Aim of the exercise: Reproduce exactly the line with "spisová značka 120 EX 1303" and the lines after it. Stop at the last line of the data and include nothing else.

━━━━

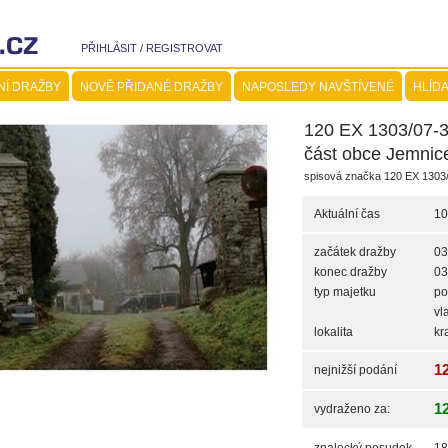
PŘIHLÁSIT
/
REGISTROVAT
NÍ DRAŽBY
NOVĚ PŘIDANÉ DRAŽBY
NAPOSLEDY NAVŠTÍVENÉ
HLÍDA
120 EX 1303/07-3
část obce Jemnice
spisová značka 120 EX 1303
Aktuální čas
10
začátek dražby
03
konec dražby
03
typ majetku
po
vl
lokalita
kr
1
nejnižší podání
1
vydraženo za:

━━━━

Solution to this problem:
spisová značka 120 EX 1303
Aktuální čas
10
začátek dražby
03
konec dražby
03
typ majetku
po
vl
lokalita
kr
1
nejnižší podání
1
vydraženo za:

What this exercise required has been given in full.